Settling into my (temporary) new Home

Posted on January 7, 2010


I have been “in country” for almost a week now, settling in to my stay in the city of Rotterdam. It has been extremely cold and snowy. The sidewalks are coated with ice. The country does not have salt to spread because these conditions are abnormal. According to one account I heard, the convoy of trucks that were sent to Germany to get salt have been stuck in the snow. Life continues as normal though, there are just as many bikes wheeling around the city now as when the weather is warm.

Each day I commute by the metro to the industrial suburb of Pernis. Pernis is home to harbors, shipping containers, and chemical plants. I have been assigned an office on the top floor with a great view of one of the largest ports in the world. While talking on the phone (which I do way too much), I like to watch the ships being unloaded and the containers being stacked. What is in them, who knows? They likely came from Asia. It is a hive of activity 24 hours a day.

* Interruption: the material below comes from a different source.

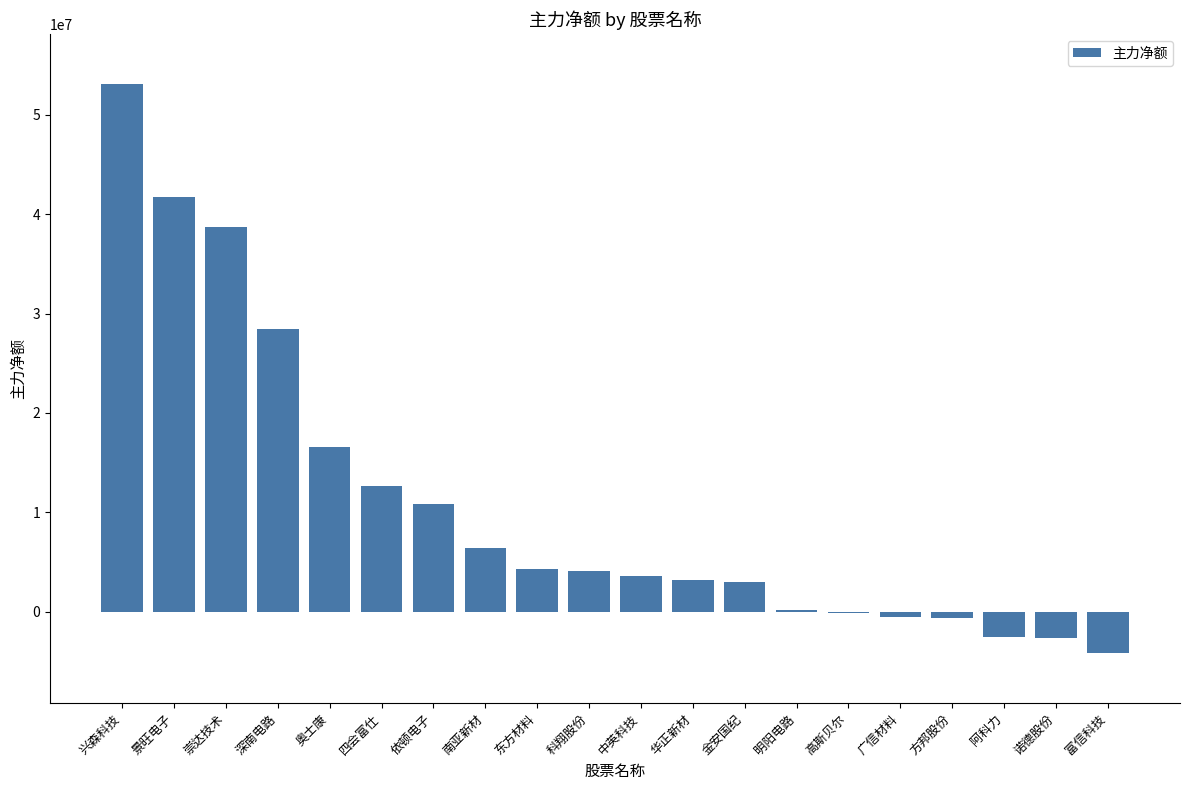

What is the difference between the values at 富信科技 and 景旺电子?

45962511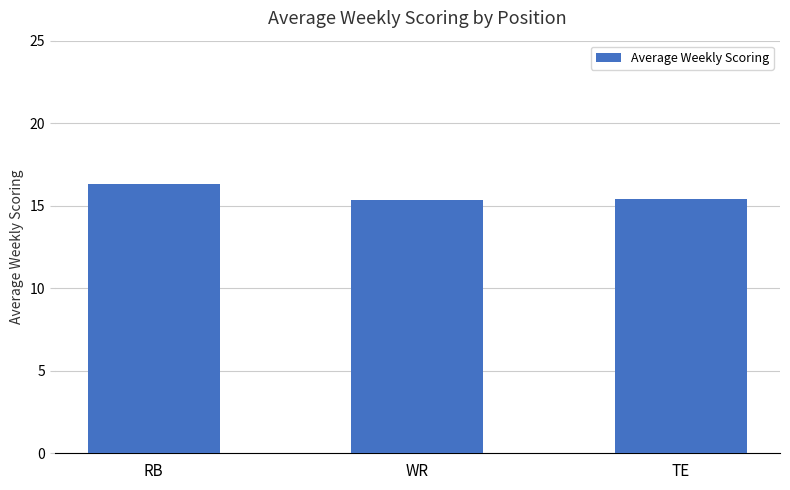

What is the change in value from RB to TE?

-0.9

In order to get some exercise, I like to get off the metro well before my stop and walk the rest of the way. It is helping me to learn the city and allows me to vary my diet by introducing me to new restaurants. Today, on the way home I walked past Nemo, which is a ‘Coffee’ Shop, which is code for pot. I have seen these shops in Amsterdam, I didn’t realize that Rotterdam also had a fair share of them.

Some people have been asking me what I eat here in the exotic Netherlands. My diet has been heavily skewed towards dairy, as a cheese sandwich is often my meal of choice at lunch. For dinner I have more options, and I have taken advantage of some of the excellent ethnic food in the city, preferring it over the local food. The dutch places generally do not have vegetarian choices, other than cheese sandwiches. Tonight, I got Chinese takeout, veggie udon noodles. Delicious when washed down with a Heineken!
One of my biggest challenges has been the language barrier. At work everyone speaks English, but sometimes I am afraid that what I am saying is being misunderstood. Understanding the words and understanding the meaning are two different things. The Dutch language is hard because it is so different from English and even German, which I have a basic grasp of. The words give no hint to their meaning they are so different. See the door below. It probably says something like ‘fire door’ or ‘keep clear’ but I have no idea. This is a bigger deal with restaurant menus, which I can not read at all. I am very depending on finding wait staff who speak English and can help me out.